Kristen Dragotto, A&E Editor & Pablo Puig, Contributing Writer
Parking is a consistent concern for the University of Missouri–St. Louis on-campus students, a majority of whom are commuters. Simply getting to class on time has proven difficult for commuter students like Ariel Redel, senior, English.
Redel relies heavily on parking availability to reach classes on time. “I have a forty-minute commute and I am typically late for my first class two or three times a month,” Redel said.
While 2-3 times a month may seem to be a reasonably small amount, tardiness adds up for certain professors; not everyone is so understanding about the realities of student parking. Redel gave further input on the matter when she discussed whether or not coming to campus earlier would help in the matter. “I’d probably have a better chance of getting a space if I was able to get there earlier, but there would still be a lot of people going without. We can’t all show up at 6 a.m.,” Redel said.
Looking into UMSL’s parking situation through official channels proved to be a challenge. The Office of Parking and Transportation was unable to provide information on ticket issuing or the ratio of student to faculty spaces upon request, whereas the Office of Admission could not give a reliable estimate as to what percentage of UMSL students actually commute, with a former student employee of UMSL describing their approximation as “in the ballpark of 90%.” Seeing as over 10 thousand students are classified as “on-campus,” this suggests around nine thousand are stuck in daily competition for a reasonable spot.

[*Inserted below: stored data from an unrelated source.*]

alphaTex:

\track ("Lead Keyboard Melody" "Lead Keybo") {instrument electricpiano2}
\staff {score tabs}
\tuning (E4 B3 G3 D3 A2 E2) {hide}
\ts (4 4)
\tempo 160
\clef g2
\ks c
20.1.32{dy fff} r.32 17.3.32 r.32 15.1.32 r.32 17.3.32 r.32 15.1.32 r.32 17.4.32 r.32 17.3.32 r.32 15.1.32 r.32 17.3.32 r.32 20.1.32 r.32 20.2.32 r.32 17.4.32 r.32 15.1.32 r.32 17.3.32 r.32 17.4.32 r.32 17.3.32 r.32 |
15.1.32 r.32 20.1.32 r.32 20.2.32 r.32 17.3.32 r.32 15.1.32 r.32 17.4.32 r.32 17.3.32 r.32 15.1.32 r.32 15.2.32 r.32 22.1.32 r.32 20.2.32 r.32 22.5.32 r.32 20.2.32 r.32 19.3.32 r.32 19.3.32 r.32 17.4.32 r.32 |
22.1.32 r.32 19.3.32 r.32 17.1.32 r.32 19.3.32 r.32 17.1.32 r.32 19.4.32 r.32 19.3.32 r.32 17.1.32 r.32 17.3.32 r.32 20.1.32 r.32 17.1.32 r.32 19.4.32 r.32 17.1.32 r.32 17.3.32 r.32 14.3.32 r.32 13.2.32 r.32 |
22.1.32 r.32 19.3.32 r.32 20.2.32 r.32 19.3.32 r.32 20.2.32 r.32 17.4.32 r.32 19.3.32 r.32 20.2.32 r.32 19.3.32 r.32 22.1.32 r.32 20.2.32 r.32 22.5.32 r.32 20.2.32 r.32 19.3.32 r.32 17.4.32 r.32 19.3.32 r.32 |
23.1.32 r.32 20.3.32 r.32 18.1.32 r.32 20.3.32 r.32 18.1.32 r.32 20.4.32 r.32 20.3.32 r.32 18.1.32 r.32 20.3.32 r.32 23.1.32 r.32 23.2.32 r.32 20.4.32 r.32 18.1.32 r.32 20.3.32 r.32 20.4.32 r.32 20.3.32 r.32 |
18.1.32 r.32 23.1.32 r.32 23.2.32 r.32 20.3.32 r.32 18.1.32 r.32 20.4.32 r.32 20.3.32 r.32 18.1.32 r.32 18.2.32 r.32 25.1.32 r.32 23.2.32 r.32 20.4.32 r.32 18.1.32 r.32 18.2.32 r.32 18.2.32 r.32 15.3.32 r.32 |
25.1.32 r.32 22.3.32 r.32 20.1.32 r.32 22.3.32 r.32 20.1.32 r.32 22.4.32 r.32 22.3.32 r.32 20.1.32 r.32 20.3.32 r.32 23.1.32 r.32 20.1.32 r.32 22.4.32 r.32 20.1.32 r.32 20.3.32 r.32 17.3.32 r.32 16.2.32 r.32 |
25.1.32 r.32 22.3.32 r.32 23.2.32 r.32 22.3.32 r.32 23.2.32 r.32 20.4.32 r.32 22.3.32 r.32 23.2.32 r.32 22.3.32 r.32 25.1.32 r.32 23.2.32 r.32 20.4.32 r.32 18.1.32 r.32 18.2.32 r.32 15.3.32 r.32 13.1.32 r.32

A count of North Campus parking garages and lots suggests that, mathematically, there are often enough spaces for UMSL’s regular commuters. However, this investigation also discovered that preferential treatment in parking regulations is a greater issue; staff exclusive areas were consistently found to be placed in close proximity of high-traffic buildings, forcing students to park further from where classes typically take place. Though this distribution seems reasonable, as employees are expected to readily reach their work areas, it also indicates a codified imbalance in access. There are just under two thousand UMSL employees, who may park in all unrestricted lots and garages, including those ostensibly meant for student usage. While they are free to occupy any available space, with no obligation to consider those who lack such a privilege, students have no choice but to keep searching for a permitted spot, even if staff exclusive areas are unoccupied.
“There have definitely been times where I’ve had to leave a packed garage with empty faculty spaces,” Redel said. “I understand that it’s important that staff are able to park by their classes as well, but it makes me so frustrated that they’re sometimes going unused while us students are desperately driving around looking for a space.”
Compounding the issue of access, exposed parking areas have been allowed to deteriorate, rendering their boundaries increasingly unclear. It is a common sight to see parking violations in these outdoor spaces, likely in part due to faded markings. Left with little alternative, drivers may be incurring otherwise avoidable penalties through no true fault of their own. An examination of parking citation rates among students would allow more nuanced conclusions to be reached, but this information was not readily available from the Office of Parking and Transportation.
Viable solutions exist, if only UMSL’s population considers these issues worth addressing. Redel suggested increasing the number of accessible student spots, specifically on West Drive. Alternately, perhaps it would be more efficient to make a centralized lot or garage for UMSL staff and faculty, rather than scattering them throughout campus; remote areas could also be added to the campus shuttle route, which would address the resulting access inconveniences. Even simpler than that, the restoration of distinguishable road markings seems overdue, with relatively low costs and near-immediate results.
Regardless of what, if any, measures are taken to mitigate UMSL’s parking problems, it is apparent that improvement is both desirable and possible.